# Predicting S&P 500 Movements Using Macroeconomic Indicators

### Team
- **Prathmesh D. Pawar** (GitHub ID: `Prathmesh0312`)
- **Pratik More** (GitHub ID: `Pratikmgit`)
- **Rushikesh Shinde** (GitHub ID: `rushikesh328`)
- **Sai Swetha Lakkoju** (GitHub ID: `Shweta23-rgb`)
- **Shikha A. Singh** (GitHub ID: `ssingh952002`)



## Introduction

The goal of our project is to predict whether the S&P 500 movements, a major U.S. stock market index, will go up or down each day. To do this, we will analyze several factors that might affect the stock market, such as gold and oil prices, currency exchange rates, and the strength of the U.S. dollar. By examining data from the past few years, we want to see if these factors can help predict future movements of the S&P 500.

Traditional models often rely heavily on stock prices, trading volumes, or financial metrics, whereas our model will account for broader economic factors. This more holistic approach provides a comprehensive view of market movements, which could offer a higher degree of accuracy and adaptability, particularly during volatile market periods

### Primary Stakeholders

Our stakeholders include retail investors, financial analysts, FinTech platforms, and corporate leaders. Retail investors can use our predictions to make better investment decisions and manage their finances more effectively. Financial analysts can improve their forecasts by incorporating additional macroeconomic data into their analysis. FinTech platforms can enhance their tools by offering more reliable market predictions to their users. Corporate leaders can use these insights to plan their budgets, allocate resources, and make informed decisions about managing risks in the market. Our project aims to help all these groups make smarter and more confident financial decisions.

Parts of the exercise
A. Which four groups does the project description name as its primary stakeholders?
B. Reproduce the project description word for word between "Our stakeholders include" and "confident financial decisions.", inclusive.
Rely only on the project description above.

Input data
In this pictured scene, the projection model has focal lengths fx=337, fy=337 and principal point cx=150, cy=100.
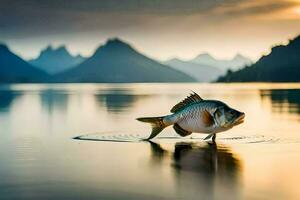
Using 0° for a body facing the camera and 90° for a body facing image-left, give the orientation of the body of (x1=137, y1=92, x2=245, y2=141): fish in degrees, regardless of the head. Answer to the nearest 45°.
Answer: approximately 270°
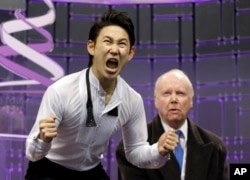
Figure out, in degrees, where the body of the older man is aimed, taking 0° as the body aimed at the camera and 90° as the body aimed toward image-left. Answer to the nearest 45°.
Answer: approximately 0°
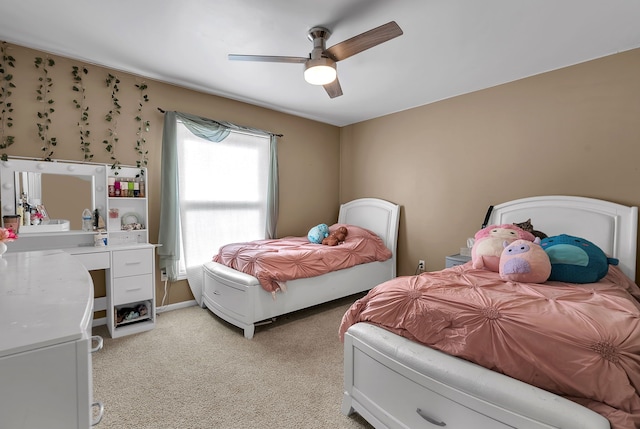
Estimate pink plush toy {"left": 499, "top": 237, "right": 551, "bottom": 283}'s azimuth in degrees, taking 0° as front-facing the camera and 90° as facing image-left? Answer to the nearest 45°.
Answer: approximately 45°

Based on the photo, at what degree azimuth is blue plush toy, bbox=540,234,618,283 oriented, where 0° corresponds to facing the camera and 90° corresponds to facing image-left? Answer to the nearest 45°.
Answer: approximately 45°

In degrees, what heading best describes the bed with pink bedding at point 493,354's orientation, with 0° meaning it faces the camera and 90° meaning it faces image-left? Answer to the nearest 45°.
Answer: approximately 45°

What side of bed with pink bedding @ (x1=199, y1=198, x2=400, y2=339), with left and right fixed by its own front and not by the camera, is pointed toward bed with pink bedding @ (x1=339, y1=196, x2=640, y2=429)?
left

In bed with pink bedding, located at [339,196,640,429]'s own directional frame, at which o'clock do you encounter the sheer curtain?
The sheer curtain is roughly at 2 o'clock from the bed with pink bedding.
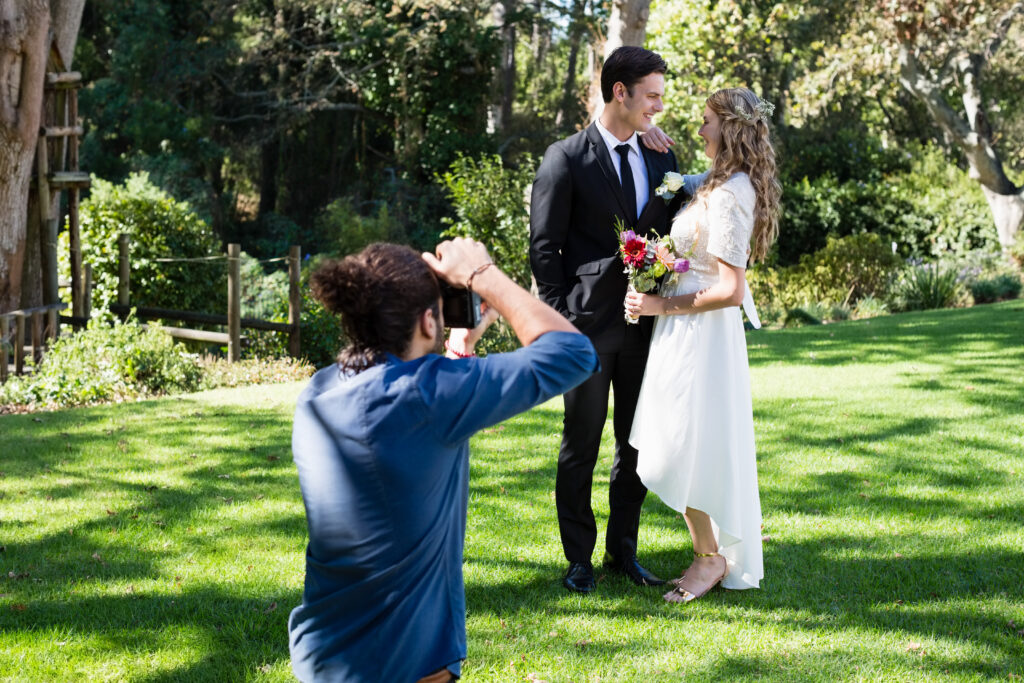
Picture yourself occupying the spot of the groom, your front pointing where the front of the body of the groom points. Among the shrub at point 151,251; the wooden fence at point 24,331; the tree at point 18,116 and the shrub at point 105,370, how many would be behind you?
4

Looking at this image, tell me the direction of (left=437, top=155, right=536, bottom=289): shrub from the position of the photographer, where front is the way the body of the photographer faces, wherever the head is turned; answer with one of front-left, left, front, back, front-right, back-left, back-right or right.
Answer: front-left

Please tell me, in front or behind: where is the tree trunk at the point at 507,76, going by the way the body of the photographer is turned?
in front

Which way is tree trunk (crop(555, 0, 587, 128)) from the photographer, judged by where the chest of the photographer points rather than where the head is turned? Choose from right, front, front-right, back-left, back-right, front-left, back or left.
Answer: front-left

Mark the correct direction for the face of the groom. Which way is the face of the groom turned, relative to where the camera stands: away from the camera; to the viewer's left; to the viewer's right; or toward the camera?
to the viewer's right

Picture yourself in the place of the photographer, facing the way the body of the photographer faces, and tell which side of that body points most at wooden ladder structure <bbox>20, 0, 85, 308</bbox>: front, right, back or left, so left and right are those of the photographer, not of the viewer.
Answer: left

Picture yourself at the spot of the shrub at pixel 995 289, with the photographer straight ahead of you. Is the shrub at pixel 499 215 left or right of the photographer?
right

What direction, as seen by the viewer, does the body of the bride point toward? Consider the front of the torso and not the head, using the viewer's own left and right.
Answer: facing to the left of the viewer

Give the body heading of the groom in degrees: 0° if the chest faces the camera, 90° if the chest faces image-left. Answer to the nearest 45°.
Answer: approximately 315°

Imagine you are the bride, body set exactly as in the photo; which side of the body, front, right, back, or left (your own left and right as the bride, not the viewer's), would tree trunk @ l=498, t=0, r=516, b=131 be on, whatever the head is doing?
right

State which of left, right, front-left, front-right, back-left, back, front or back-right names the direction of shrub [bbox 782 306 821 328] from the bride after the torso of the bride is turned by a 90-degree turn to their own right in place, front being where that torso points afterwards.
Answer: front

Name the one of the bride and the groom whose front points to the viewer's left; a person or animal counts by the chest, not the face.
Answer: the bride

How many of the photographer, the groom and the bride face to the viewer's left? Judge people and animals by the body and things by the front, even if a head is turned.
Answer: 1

Answers for the exercise
A. Retail investors, financial analysts, FinTech platforms, and corporate leaders.

B.
Our stakeholders include retail investors, financial analysts, FinTech platforms, and corporate leaders. Retail investors can use our predictions to make better investment decisions and manage their finances more effectively. Financial analysts can improve their forecasts by incorporating additional macroeconomic data into their analysis. FinTech platforms can enhance their tools by offering more reliable market predictions to their users. Corporate leaders can use these insights to plan their budgets, allocate resources, and make informed decisions about managing risks in the market. Our project aims to help all these groups make smarter and more confident financial decisions.